Large Active Directory Env Configuration

[mhaught]

I have been using FreeNAS 8 (8.0.3) in a large Active Directory environment and have had to make some changes to the configuration to make FreeNAS usable. We have over 108,000 users and with this many users FreeNAS is unusable in its current form.

One of the problems is with winbindd_cache.tdb. It will grow to over 500MB and with the additional copies (.bak and .bak.old), it will easily fill /var/tmp/.cache .
To work around this, I create a "samba_db" dataset on my zfs volume and within the CIFS Services I add the Auxiliary parameters "cache directory = /mnt/myvolume/samba_db"

With so many users, winbindd will just set there eating cpu for hours, signal 6 constantly, and cause the GUI to timeout for just about every function making changing anything impossible. User lookups from the terminal will timeout, and cron jobs will get backed up and fail.
To work around this, I add in the CIFS Services the Auxiliary parameters "winbind enum users = no" and "winbind enum groups = no". Once added, winbind works properly, GUI works, and user lookups do not timeout. I have not seen any negatives from this change yet.

I also add "winbind use default domain = yes" to the CIFS Services Auxiliary parameters. This keeps you from having to give YOURDOMAIN\username. Without it my AD users were having to give their credentials. I can't confirm that this is responsible, but before adding this my winbindd_cache.tdb would grow to over 1.5GB (x3 if you include the .bak and .bak.old).

Anyone else have any tips?

 

[gcooper]

Here's a ticket that I've opened to track the issue: http://support.freenas.org/ticket/1177 .

I'm bumping the default back to 1.5g in 8.0.3-RELEASE-p1 based on user feedback, but if you need to change the value, look for 'FREENAS_CACHESIZE' and change the value to something higher, e.g. 2g, 3g, etc. Please note that this isn't maintained across upgrades and you'll need to change /conf/base/etc/rc.freenas .

 

[Brand]

We have over 108,000 users and with this many users FreeNAS is unusable in its current form.

Is FreeNAS designed to work in an environment of that scale? With an environment that large wouldn't using the full featured operating system have many more advantages and be more ideal?

FreeNAS 8 works but not what I would call ready for the enterprise.

 

[mhaught]

I guess I should clarify. When I say we have over 100k users, I am speaking about users in the AD environment, not users of this single FreeNAS box. It is being used nicely for a department of a hundred or so.

In a way I am trying to use FreeNAS *in* an enterprise rather the *for* the enterprise.
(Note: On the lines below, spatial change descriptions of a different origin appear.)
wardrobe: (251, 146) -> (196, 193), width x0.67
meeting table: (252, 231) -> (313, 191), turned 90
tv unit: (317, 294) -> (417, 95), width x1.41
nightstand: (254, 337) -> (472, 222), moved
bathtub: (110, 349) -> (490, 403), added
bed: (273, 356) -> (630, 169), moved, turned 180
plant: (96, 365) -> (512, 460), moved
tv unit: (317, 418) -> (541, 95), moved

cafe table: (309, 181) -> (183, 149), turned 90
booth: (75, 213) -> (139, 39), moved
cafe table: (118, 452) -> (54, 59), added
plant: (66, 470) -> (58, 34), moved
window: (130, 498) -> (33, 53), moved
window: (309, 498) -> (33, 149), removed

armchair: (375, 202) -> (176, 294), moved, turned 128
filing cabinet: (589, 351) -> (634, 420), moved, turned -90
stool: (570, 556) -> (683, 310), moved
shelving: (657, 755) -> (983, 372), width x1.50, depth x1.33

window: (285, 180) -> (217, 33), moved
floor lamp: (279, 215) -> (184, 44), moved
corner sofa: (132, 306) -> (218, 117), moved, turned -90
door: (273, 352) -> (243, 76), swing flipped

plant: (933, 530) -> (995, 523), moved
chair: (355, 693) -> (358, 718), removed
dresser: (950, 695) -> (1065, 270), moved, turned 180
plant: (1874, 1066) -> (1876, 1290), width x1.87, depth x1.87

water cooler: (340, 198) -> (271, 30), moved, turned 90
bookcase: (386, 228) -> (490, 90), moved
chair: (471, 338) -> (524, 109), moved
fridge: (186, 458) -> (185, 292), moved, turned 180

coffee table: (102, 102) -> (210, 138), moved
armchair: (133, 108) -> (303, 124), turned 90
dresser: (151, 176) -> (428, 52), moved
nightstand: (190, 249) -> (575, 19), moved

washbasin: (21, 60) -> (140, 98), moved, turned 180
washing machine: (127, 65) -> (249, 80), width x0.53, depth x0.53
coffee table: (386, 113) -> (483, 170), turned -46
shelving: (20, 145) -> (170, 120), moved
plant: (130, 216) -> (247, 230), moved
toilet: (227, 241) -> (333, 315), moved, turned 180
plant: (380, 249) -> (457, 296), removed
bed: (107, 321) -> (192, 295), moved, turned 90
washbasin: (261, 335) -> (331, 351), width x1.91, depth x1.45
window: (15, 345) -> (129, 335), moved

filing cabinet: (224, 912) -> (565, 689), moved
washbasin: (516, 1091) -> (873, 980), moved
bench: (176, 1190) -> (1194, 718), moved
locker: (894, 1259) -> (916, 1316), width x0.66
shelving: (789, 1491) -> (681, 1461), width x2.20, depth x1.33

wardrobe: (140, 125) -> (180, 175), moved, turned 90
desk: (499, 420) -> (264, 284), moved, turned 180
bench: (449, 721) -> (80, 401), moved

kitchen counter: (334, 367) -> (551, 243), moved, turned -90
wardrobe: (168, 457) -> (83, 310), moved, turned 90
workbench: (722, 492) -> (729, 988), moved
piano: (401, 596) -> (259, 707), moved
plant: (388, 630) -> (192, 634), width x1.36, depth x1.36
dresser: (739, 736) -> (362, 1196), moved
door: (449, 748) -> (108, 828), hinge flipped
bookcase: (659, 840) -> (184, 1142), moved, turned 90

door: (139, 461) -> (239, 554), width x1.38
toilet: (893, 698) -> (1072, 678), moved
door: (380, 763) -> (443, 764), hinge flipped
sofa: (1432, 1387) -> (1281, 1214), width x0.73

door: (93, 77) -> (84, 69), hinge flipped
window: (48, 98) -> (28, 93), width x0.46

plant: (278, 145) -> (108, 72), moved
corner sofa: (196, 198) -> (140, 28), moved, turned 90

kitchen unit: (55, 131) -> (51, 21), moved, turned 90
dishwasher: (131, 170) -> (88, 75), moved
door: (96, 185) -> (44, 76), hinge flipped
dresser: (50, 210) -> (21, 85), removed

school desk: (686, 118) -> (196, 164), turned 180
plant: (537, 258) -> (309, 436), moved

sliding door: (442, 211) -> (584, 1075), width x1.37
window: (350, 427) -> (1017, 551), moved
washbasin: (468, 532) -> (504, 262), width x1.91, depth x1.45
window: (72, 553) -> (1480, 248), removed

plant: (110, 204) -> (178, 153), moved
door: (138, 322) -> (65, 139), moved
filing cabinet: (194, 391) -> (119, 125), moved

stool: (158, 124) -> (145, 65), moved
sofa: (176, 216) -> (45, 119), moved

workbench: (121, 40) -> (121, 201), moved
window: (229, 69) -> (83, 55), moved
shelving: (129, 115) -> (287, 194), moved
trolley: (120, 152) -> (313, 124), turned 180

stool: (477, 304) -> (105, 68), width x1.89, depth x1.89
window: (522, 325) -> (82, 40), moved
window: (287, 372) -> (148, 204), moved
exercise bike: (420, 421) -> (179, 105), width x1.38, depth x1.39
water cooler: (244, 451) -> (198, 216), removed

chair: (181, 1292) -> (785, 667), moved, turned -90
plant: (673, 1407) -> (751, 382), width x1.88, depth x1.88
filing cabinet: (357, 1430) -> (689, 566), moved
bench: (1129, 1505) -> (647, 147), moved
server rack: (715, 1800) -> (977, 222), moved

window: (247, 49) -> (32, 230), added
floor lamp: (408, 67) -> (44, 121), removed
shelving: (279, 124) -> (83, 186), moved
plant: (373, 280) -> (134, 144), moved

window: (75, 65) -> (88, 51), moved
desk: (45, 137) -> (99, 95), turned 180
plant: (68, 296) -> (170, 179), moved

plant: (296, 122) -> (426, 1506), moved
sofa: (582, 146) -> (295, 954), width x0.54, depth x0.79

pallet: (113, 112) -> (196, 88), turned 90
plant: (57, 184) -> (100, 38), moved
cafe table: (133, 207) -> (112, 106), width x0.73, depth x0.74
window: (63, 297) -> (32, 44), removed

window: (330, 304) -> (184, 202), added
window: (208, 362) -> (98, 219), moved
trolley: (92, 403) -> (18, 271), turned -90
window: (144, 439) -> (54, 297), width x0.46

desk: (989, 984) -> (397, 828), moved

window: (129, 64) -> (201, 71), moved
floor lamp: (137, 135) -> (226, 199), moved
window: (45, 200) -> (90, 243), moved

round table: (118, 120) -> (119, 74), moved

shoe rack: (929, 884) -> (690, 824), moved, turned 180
The changes needed to run FreeNAS in an environment like this are seemingly small. All of the current problems we are having boil down to the memory disks being too small for the caches and samba tdbs.

 

[denyson]

I just read your post about running freenas on a large active directory domain. We are running a truenas witch its the enterprise version of freenas and we are having a problems with uses not able to authenticate to the domain and losing access to their map drives. We have a single truenas server that the users login and we replicate that server to another truenas on a different building. We have the enterprise support with ixsystem but those guys have not been able to figure out a solution to that problem.
We got the network team here involved and monitor all the connection to those 2 truenas server and we were able to verify that the the box does not loose network connection with the our domain controllers and when the problem happens we are able to ping the domain controllers from the truenas server but when we do a wbinfo -t we get unable to find our domain. To fix the problem we have to rebuild the LDAP cache and restart the Active directory services and the CIFS services and them the users can login again. This happens every couple months. I think the winbindd_cache its getting full and thats when this happens and by rebuilding the LDAP cache we the reset winbindd_cache. Anyone else here having this problem? How big its your active directory domain?